= Source material =
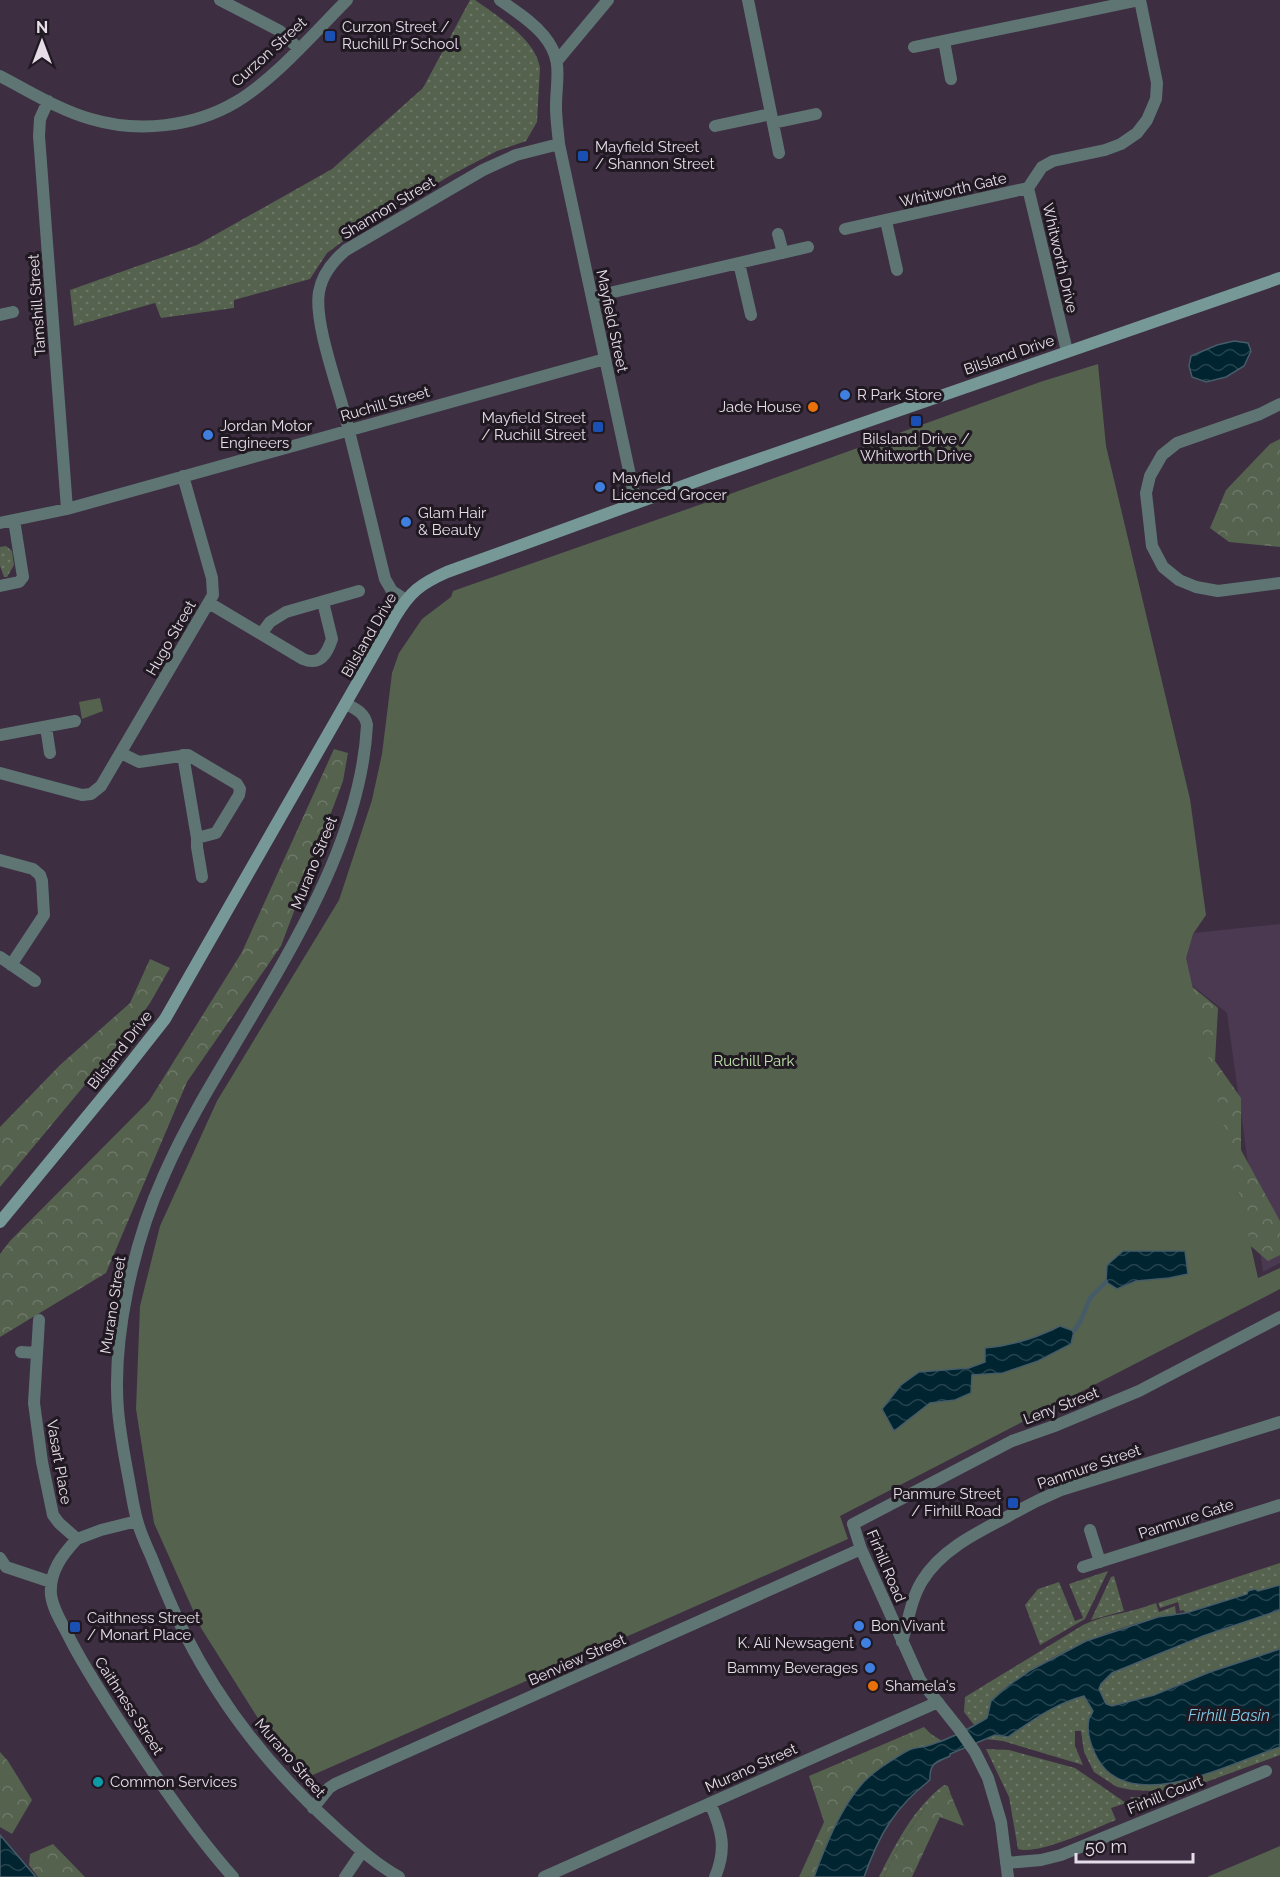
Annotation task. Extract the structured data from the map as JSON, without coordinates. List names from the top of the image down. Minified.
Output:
{"streets":{"main road":["Bilsland Drive"],"street":["Curzon Street","Whitworth Gate","Shannon Street","Whitworth Drive","Tamshill Street","Mayfield Street","Ruchill Street","Hugo Street","Murano Street","Leny Street","Vasart Place","Panmure Street","Panmure Gate","Firhill Road","Benview Street","Caithness Street","Firhill Court"]},"crossings":[["Curzon Street","Tamshill Street"],["Whitworth Gate","Whitworth Drive"],["Shannon Street","Mayfield Street"],["Shannon Street","Bilsland Drive"],["Shannon Street","Ruchill Street"],["Whitworth Drive","Bilsland Drive"],["Tamshill Street","Ruchill Street"],["Mayfield Street","Bilsland Drive"],["Mayfield Street","Ruchill Street"],["Bilsland Drive","Murano Street"],["Ruchill Street","Hugo Street"],["Murano Street","Firhill Road"],["Murano Street","Benview Street"],["Leny Street","Firhill Road"],["Panmure Street","Firhill Road"],["Firhill Road","Benview Street"],["Firhill Road","Firhill Court"]],"water":["Firhill Basin"],"parks":["Ruchill Park"],"places":{"transit":["Curzon Street / Ruchill Pr School","Mayfield Street / Shannon Street","Bilsland Drive / Whitworth Drive","Mayfield Street / Ruchill Street","Panmure Street / Firhill Road","Caithness Street / Monart Place"],"other":["R Park Store","Jade House","Jordan Motor Engineers","Mayfield Licenced Grocer","Glam Hair & Beauty","Bon Vivant","K. Ali Newsagent","Bammy Beverages","Shamela's","Common Services"]},"scale_bar":"50 m","north":"top"}
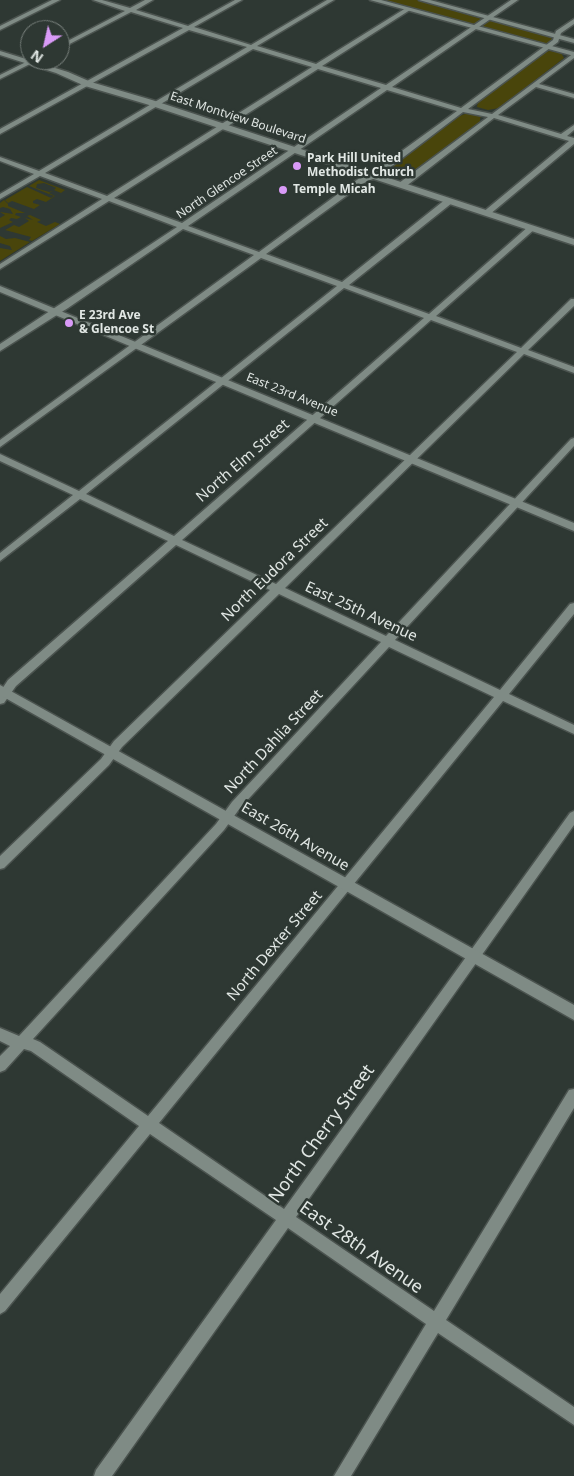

= What you have to do =
When you retype the material above, copy each line exactly and drop whatever images appear in it.

= Solution below =
Annotation task. Extract the structured data from the map as JSON, without coordinates. List names from the top of the image down. Minified.
Output:
{"streets":{"main road":["Bilsland Drive"],"street":["Curzon Street","Whitworth Gate","Shannon Street","Whitworth Drive","Tamshill Street","Mayfield Street","Ruchill Street","Hugo Street","Murano Street","Leny Street","Vasart Place","Panmure Street","Panmure Gate","Firhill Road","Benview Street","Caithness Street","Firhill Court"]},"crossings":[["Curzon Street","Tamshill Street"],["Whitworth Gate","Whitworth Drive"],["Shannon Street","Mayfield Street"],["Shannon Street","Bilsland Drive"],["Shannon Street","Ruchill Street"],["Whitworth Drive","Bilsland Drive"],["Tamshill Street","Ruchill Street"],["Mayfield Street","Bilsland Drive"],["Mayfield Street","Ruchill Street"],["Bilsland Drive","Murano Street"],["Ruchill Street","Hugo Street"],["Murano Street","Firhill Road"],["Murano Street","Benview Street"],["Leny Street","Firhill Road"],["Panmure Street","Firhill Road"],["Firhill Road","Benview Street"],["Firhill Road","Firhill Court"]],"water":["Firhill Basin"],"parks":["Ruchill Park"],"places":{"transit":["Curzon Street / Ruchill Pr School","Mayfield Street / Shannon Street","Bilsland Drive / Whitworth Drive","Mayfield Street / Ruchill Street","Panmure Street / Firhill Road","Caithness Street / Monart Place"],"other":["R Park Store","Jade House","Jordan Motor Engineers","Mayfield Licenced Grocer","Glam Hair & Beauty","Bon Vivant","K. Ali Newsagent","Bammy Beverages","Shamela's","Common Services"]},"scale_bar":"50 m","north":"top"}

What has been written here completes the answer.